Muñecos
Publicado en Rubio de bote, colaboración quincenal para magazine ON (diarios Grupo Noticias). 08/01/22
No sé si a alguien más le pasa, pero algunas mañanas al levantarme me froto los ojos y hacen un ruidito, ñiki-ñiki, dentro de las cuencas, como si fueran los de un muñeco de plástico. “¡Ay, deja de hacer el Chucky!”, me riñe entonces mi mujer, porque la verdad es que da un poco de grima. Pero yo no puedo resistirme, e insisto, ñiki-ñiki, un poco por fastidiar, pero sobre todo por ver si todo vuelve a su ser, y puedo sentir, de nuevo, mi naturaleza humana, mi libre albedrío, mis legañas…
Algunas veces, en esas ocasiones, se me pasa por la cabeza —y creo que a mi mujer todavía con más fuerza— la idea de que quizás yo sea solo una entelequia o un ser de ficción (fikzioa da egia bakarra, la ficción es la única verdad, canta, de hecho, Joseba Irazoki en su último disco). Y me pregunto si no me habré convertido en el protagonista de una película de terror, el juguete en manos de un dios todavía niño y caprichoso, el muñeco de ese ventrílocuo loco que es el destino…
Pero, tranquilos, la filosofía y la poesía baratas se me pasan pronto y pronto vuelve la tontuna de mi mente especulativa, es decir, humana (una muñeca Nancy, me digo, no haría este tipo de reflexiones). Pienso, por ejemplo, en qué artefacto tan perfecto es nuestro cuerpo. Seguramente ese ñiki-ñiki tiene alguna función, alguna alerta, alguna puesta a punto desconocida para mí pero vital para mi organismo. Nuestro cuerpo es tan complejo, su funcionamiento tan minucioso, que en realidad su diseño parece fruto de una mente enferma. ¿Cómo se le ocurrió, si no, a ese creador que tuviéramos que defecar? Detrás de ello hay una idea perversa, porque para defecar hay que comer y para comer hay que trabajar…
—Con lo fácil que habría sido fabricarnos muñecos— digo, y me doy cuenta de que he vuelto a la filosofía de mercadillo y que además estoy hablando a gritos (¡tempus fugit baratitos, dos por uno en ubi sunt!).
------------------------------------------------------------------------
▶ [TU TAREA]:
En la columna «Muñecos», ¿qué canta Joseba Irazoki en su último disco? Las líneas que vienen a continuación son material independiente de la columna «Muñecos».

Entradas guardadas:
------------------------------------------------------------------------
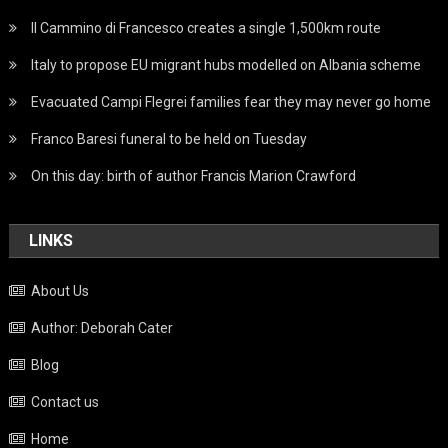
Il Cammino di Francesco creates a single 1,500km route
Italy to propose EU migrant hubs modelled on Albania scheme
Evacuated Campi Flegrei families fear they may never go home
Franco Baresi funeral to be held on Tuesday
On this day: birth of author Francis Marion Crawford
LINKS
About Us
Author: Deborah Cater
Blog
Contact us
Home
------------------------------------------------------------------------
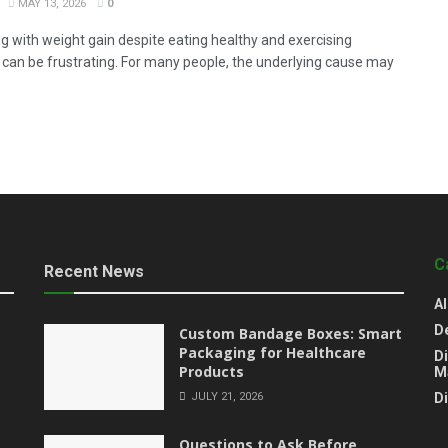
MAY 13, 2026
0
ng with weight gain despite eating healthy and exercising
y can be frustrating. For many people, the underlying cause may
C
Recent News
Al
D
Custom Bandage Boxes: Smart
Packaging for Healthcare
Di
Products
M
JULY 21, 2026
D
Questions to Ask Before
------------------------------------------------------------------------
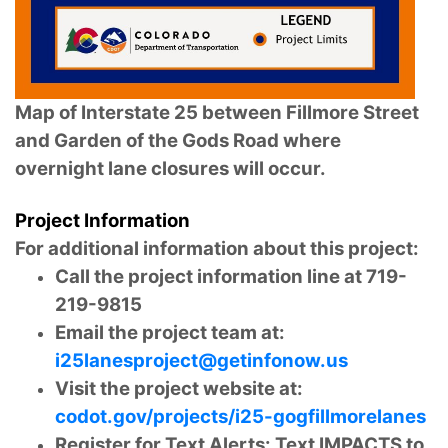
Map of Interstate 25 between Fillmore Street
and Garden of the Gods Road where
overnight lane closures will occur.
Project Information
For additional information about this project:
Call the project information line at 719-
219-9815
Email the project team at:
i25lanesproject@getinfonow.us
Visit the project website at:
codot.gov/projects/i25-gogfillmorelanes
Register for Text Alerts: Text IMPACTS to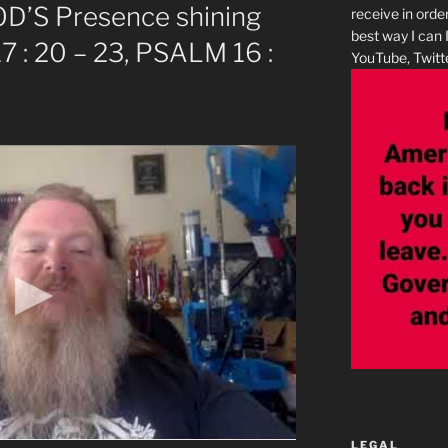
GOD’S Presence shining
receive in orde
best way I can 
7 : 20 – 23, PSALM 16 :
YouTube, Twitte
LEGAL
------------------------------------------------------------------------
▶ [EJERCICIO RESUELTO]:
Canta «fikzioa da egia bakarra», es decir, que la ficción es la única verdad.